*Tarefa escrita A*
Diga se cada afirmação concorda com o trecho sobre a vida na megalópole, respondendo sim ou não e citando literalmente as palavras decisivas: (i) à noite, a luz vem dos postes e faróis, e não da lua; (ii) a paróquia na megalópole é pequena demais; (iii) a fase da lua tem grande importância na megalópole.
*Tarefa escrita B*
No segundo bloco de entradas, reescreva somente as linhas que começam na que contém "after node failures." e terminam na que contém "and consistent recovery.", com ambas incluídas. Substitua "consistent recovery" por "reliable recovery" e mantenha todo o resto inalterado.

*Trecho da página*
>>>>

Mesmo a vida religiosa, em todos os seus aspectos, na megalópole é perdida. A paróquia é grande demais, e é mais fácil fingir que não se vê os irmãos com fome, morando na rua, procurando na cola ou no crack a satisfação de uma dignidade que lhes é negada. A oração de um contrapõe-se à maratona de séries de outro, todos juntos e ao mesmo tempo vivendo em mundos separados.
A separação total da pessoa e da realidade, este ápice da modernidade, consegue ocorrer na megalópole. Só nela se pode comer coisas que vêm em caixas, beber água que vem em garrafas e ver as fezes desaparecerem, sem que haja relação traçável entre a água que cai do céu e inunda as ruas (bem como irriga as invisíveis plantações distantes) e a mesma água com que se toma banho ou se dá descarga. A fase da lua é irrelevante, pois a luz à noite vem dos postes e faróis, não dela. Até mesmo a temperatura “lá fora” é não apenas um mistério para o habitante de ambientes refrigerados, que mal a percebe no curto espaço entre o elevador e o carro no trabalho e em casa, mas é um dado falso, aumentado em sei lá quantos graus centígrados pelo bafo quente de cada condicionador de ar. Fica fácil acreditar em um aquecimento global minuciosamente previsto em centésimos de grau ao ano quando o ar ao redor do carro é aquecido pelo próprio veículo.

<<<<

(Entradas extraídas de um conjunto de dados)

>>>>

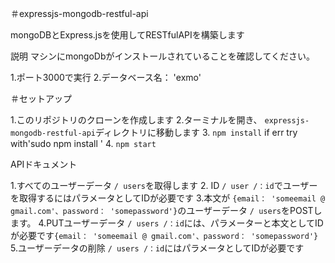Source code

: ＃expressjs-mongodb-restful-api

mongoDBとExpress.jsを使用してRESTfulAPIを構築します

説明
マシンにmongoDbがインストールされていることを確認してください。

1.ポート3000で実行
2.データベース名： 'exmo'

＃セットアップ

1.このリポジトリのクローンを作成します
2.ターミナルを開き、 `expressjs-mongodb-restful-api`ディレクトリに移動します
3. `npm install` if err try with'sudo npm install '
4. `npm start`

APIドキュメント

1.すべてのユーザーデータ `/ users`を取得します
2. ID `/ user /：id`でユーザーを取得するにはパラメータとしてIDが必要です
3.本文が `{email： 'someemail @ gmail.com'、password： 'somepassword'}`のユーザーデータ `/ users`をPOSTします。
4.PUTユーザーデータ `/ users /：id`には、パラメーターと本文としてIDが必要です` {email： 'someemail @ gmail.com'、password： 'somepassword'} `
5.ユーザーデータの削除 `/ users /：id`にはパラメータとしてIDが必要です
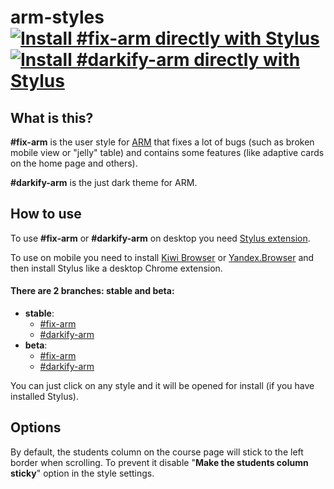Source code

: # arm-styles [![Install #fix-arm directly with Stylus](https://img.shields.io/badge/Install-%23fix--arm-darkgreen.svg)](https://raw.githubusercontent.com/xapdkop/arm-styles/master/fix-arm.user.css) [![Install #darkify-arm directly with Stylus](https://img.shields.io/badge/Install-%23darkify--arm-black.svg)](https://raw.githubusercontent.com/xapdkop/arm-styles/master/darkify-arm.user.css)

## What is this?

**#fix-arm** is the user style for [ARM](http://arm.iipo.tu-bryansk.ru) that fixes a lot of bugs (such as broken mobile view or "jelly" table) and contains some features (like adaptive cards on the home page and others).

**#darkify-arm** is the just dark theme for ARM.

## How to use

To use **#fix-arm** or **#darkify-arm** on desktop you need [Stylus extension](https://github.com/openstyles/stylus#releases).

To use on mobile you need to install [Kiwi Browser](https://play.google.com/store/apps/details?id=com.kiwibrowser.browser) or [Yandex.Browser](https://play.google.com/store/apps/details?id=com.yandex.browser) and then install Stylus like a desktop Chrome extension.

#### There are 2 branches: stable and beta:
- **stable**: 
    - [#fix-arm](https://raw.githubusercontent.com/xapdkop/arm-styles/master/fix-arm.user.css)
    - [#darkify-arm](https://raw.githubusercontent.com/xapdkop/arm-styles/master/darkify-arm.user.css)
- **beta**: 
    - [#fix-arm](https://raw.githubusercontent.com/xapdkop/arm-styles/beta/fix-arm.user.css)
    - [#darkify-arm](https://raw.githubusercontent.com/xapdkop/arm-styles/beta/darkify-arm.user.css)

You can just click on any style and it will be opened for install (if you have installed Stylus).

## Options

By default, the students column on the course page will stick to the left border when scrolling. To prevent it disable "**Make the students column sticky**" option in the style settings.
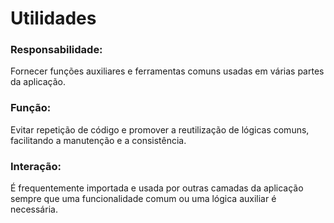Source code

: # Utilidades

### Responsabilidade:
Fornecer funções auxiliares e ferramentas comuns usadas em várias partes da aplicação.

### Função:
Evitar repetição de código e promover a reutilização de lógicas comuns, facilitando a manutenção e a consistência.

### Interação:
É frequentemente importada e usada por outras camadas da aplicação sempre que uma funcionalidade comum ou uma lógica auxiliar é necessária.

<<<<
>>>>

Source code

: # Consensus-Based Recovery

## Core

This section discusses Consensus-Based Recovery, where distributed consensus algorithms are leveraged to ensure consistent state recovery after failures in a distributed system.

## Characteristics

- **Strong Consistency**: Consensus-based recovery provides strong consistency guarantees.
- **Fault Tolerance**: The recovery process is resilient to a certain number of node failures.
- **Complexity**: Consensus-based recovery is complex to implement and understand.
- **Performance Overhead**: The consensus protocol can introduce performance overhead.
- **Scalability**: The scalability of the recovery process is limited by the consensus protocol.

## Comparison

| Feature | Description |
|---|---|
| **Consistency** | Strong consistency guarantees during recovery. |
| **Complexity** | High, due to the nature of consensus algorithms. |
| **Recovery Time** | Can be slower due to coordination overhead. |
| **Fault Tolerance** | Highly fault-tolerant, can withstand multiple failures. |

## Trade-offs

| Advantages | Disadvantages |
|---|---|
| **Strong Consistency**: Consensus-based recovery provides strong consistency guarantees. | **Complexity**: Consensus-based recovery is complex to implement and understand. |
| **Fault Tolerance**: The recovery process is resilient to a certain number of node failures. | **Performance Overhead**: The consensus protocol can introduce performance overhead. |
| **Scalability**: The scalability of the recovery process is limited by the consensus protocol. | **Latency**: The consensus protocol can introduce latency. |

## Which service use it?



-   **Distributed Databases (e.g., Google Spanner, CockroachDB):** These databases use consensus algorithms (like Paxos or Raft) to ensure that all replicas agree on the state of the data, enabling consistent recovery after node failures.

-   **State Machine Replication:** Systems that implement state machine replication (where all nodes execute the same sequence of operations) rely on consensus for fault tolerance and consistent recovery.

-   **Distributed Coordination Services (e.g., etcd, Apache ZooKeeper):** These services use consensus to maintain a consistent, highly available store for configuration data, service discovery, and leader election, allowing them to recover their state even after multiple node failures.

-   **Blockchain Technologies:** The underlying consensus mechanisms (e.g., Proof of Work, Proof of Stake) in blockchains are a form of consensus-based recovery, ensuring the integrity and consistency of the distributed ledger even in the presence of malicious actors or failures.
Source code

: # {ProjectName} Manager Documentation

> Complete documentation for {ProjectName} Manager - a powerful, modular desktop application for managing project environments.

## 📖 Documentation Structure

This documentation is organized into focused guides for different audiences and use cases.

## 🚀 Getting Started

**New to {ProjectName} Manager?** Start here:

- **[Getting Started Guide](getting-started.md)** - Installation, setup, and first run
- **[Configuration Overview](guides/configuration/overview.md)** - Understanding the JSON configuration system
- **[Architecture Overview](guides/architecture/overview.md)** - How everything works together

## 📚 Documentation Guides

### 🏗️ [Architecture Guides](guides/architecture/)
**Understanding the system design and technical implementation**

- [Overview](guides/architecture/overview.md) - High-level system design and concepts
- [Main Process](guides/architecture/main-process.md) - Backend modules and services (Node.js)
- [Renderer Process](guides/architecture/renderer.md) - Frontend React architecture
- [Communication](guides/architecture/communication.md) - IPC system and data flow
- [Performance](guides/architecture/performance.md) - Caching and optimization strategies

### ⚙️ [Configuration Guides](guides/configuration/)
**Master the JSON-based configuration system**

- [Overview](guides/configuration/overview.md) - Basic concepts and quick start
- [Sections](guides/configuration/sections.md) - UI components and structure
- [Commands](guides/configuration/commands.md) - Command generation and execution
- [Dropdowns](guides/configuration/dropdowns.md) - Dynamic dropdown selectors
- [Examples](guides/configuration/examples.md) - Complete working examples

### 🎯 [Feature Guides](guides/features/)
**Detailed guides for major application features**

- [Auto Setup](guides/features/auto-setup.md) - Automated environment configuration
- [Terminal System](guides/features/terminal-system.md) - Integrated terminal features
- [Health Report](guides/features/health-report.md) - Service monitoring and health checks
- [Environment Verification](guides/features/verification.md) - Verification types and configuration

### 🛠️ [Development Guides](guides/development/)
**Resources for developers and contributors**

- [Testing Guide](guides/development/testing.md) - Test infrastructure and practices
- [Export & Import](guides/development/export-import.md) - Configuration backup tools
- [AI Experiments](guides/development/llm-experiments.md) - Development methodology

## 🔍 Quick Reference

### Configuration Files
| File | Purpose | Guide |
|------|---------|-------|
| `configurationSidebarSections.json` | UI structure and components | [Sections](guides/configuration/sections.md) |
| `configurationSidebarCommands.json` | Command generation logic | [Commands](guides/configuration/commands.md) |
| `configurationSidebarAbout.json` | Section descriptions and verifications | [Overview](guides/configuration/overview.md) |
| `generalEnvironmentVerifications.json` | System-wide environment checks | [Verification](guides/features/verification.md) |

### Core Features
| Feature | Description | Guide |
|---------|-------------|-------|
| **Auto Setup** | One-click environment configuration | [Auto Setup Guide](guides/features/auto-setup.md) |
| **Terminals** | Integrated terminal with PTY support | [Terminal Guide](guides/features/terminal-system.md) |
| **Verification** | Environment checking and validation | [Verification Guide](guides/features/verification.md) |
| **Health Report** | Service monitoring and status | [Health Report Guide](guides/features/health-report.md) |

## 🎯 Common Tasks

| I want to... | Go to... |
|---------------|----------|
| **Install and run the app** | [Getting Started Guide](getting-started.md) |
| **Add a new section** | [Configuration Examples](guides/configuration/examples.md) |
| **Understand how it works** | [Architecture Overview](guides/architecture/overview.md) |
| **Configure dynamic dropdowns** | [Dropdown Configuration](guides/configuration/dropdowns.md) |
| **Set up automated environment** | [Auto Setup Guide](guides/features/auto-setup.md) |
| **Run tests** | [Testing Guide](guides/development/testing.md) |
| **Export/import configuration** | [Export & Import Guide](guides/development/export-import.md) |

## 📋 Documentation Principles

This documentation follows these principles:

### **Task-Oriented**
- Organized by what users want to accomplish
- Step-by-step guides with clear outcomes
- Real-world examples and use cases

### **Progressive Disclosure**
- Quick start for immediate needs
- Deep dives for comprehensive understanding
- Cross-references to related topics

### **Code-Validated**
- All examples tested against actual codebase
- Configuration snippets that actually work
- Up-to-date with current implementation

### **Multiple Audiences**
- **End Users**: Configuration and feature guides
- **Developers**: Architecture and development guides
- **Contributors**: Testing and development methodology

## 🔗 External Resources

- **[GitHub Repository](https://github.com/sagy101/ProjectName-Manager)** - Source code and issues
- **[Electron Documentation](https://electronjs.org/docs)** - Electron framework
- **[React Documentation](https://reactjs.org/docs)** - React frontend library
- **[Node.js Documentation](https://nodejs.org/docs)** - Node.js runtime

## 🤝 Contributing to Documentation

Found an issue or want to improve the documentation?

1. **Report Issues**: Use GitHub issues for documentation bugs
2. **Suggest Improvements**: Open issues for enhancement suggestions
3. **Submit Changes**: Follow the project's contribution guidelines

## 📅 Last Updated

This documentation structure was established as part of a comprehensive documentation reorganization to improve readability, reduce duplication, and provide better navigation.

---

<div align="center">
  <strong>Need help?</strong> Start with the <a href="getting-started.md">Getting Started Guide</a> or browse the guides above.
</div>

<<<<

*Resposta A*
(i) Sim: "a luz à noite vem dos postes e faróis, não dela". (ii) Não: "A paróquia é grande demais". (iii) Não: "A fase da lua é irrelevante".

*Resposta B*
-   **Distributed Databases (e.g., Google Spanner, CockroachDB):** These databases use consensus algorithms (like Paxos or Raft) to ensure that all replicas agree on the state of the data, enabling reliable recovery after node failures.

-   **State Machine Replication:** Systems that implement state machine replication (where all nodes execute the same sequence of operations) rely on consensus for fault tolerance and reliable recovery.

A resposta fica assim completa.